Exercise description: Within the entries below, the lines from the one with "Zadokite Fragment" through the one with "Ask SCRC a Question" are to be set down exactly, both ends kept.

Input material:
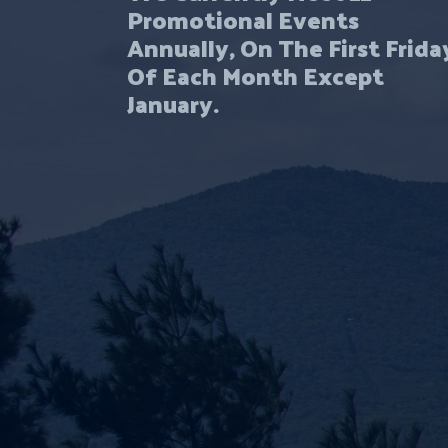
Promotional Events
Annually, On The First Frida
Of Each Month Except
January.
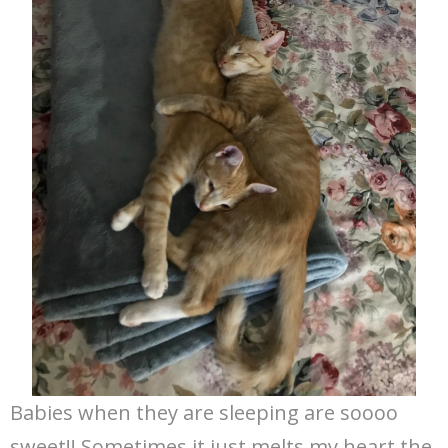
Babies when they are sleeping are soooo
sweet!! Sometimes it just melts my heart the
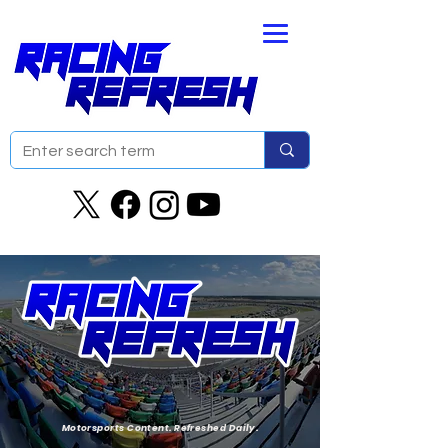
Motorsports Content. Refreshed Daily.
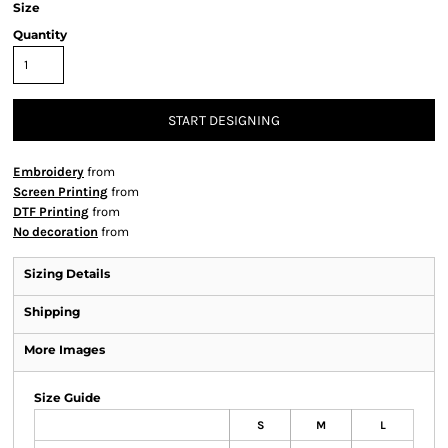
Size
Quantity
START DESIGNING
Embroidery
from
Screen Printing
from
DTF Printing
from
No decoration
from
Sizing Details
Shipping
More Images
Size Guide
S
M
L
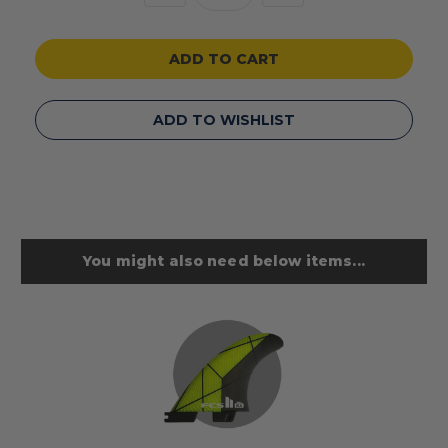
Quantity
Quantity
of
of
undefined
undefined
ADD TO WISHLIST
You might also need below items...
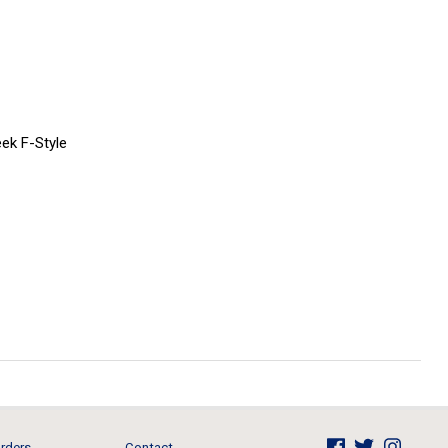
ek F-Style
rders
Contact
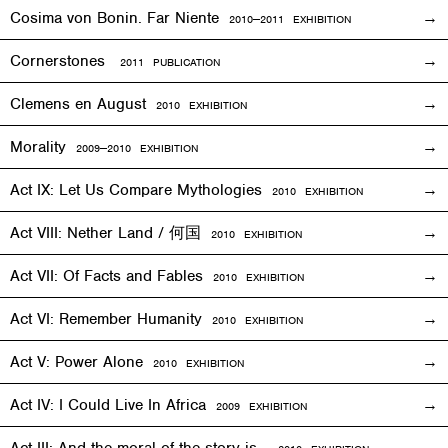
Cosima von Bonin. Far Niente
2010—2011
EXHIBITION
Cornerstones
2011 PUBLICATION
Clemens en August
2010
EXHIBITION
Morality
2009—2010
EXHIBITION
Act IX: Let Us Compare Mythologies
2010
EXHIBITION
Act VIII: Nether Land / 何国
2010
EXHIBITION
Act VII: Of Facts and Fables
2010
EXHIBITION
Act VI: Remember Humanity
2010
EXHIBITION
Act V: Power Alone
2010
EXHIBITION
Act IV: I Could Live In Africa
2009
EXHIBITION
...
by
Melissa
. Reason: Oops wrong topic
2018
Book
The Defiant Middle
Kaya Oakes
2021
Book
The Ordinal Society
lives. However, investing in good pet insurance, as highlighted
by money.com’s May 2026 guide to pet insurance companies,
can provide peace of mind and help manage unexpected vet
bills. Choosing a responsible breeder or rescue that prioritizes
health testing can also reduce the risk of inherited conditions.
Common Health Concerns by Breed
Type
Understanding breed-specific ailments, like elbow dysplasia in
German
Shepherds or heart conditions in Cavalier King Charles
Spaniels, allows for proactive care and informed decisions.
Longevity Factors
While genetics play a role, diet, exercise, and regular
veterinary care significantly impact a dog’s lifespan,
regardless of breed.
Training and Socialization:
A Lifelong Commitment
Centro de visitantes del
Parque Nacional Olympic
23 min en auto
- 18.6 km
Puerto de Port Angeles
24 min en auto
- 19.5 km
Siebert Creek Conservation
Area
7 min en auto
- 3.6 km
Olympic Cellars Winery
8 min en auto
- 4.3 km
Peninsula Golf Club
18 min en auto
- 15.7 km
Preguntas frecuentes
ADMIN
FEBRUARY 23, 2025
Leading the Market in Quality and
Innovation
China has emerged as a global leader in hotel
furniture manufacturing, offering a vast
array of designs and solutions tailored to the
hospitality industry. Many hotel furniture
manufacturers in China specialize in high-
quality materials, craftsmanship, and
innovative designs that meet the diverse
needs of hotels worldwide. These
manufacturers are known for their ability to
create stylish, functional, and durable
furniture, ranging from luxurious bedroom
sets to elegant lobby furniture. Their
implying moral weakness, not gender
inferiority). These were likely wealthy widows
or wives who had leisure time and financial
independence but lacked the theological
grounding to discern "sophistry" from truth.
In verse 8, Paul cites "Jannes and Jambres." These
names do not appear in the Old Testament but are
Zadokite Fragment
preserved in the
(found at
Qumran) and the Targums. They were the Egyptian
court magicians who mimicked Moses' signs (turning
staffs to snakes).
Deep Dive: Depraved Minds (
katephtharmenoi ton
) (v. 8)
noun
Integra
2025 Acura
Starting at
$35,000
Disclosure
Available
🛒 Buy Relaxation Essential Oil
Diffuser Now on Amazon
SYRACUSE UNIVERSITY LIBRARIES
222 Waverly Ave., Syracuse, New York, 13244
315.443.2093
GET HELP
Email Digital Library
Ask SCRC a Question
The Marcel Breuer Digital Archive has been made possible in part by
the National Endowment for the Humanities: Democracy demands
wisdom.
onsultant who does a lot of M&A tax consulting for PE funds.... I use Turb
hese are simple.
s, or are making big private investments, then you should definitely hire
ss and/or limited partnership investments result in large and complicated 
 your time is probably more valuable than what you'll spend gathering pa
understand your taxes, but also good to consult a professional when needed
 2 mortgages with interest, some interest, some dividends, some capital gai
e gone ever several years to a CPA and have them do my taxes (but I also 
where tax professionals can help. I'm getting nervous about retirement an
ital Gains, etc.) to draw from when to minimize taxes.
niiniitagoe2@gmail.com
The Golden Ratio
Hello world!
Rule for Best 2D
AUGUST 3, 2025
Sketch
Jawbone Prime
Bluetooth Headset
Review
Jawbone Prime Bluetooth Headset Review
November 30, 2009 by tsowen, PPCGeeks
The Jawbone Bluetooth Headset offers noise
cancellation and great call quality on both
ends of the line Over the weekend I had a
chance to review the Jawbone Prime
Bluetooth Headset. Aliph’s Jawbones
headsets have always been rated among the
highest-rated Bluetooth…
...
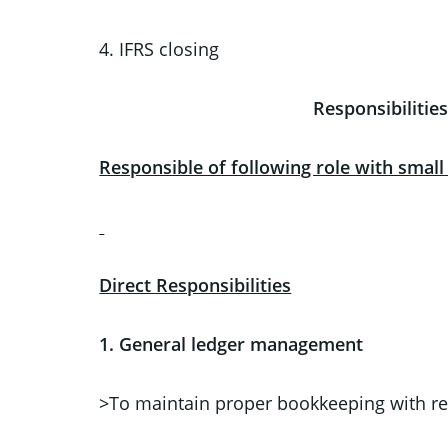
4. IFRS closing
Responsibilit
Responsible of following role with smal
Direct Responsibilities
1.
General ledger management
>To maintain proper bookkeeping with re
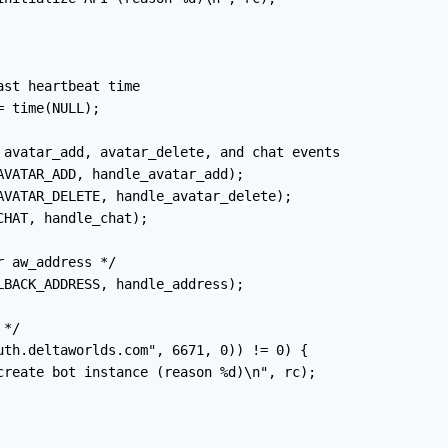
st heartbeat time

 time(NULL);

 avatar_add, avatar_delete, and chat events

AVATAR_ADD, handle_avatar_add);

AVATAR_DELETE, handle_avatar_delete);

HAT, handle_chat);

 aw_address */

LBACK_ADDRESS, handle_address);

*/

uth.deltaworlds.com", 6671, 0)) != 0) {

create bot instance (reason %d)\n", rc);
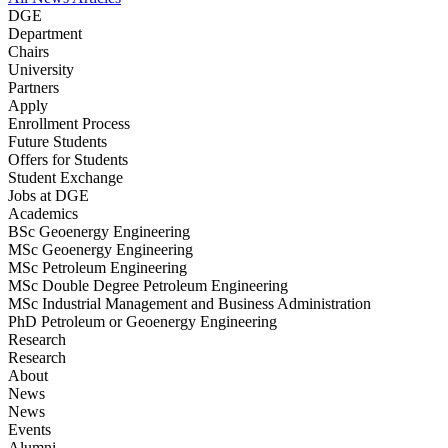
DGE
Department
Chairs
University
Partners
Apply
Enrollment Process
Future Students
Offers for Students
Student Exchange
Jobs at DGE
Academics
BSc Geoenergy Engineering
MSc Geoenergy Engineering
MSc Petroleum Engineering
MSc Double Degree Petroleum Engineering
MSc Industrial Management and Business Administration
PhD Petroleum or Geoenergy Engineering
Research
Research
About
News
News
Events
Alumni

Result of this exercise:
Zadokite Fragment
preserved in the
(found at
Qumran) and the Targums. They were the Egyptian
court magicians who mimicked Moses' signs (turning
staffs to snakes).
Deep Dive: Depraved Minds (
katephtharmenoi ton
) (v. 8)
noun
Integra
2025 Acura
Starting at
$35,000
Disclosure
Available
🛒 Buy Relaxation Essential Oil
Diffuser Now on Amazon
SYRACUSE UNIVERSITY LIBRARIES
222 Waverly Ave., Syracuse, New York, 13244
315.443.2093
GET HELP
Email Digital Library
Ask SCRC a Question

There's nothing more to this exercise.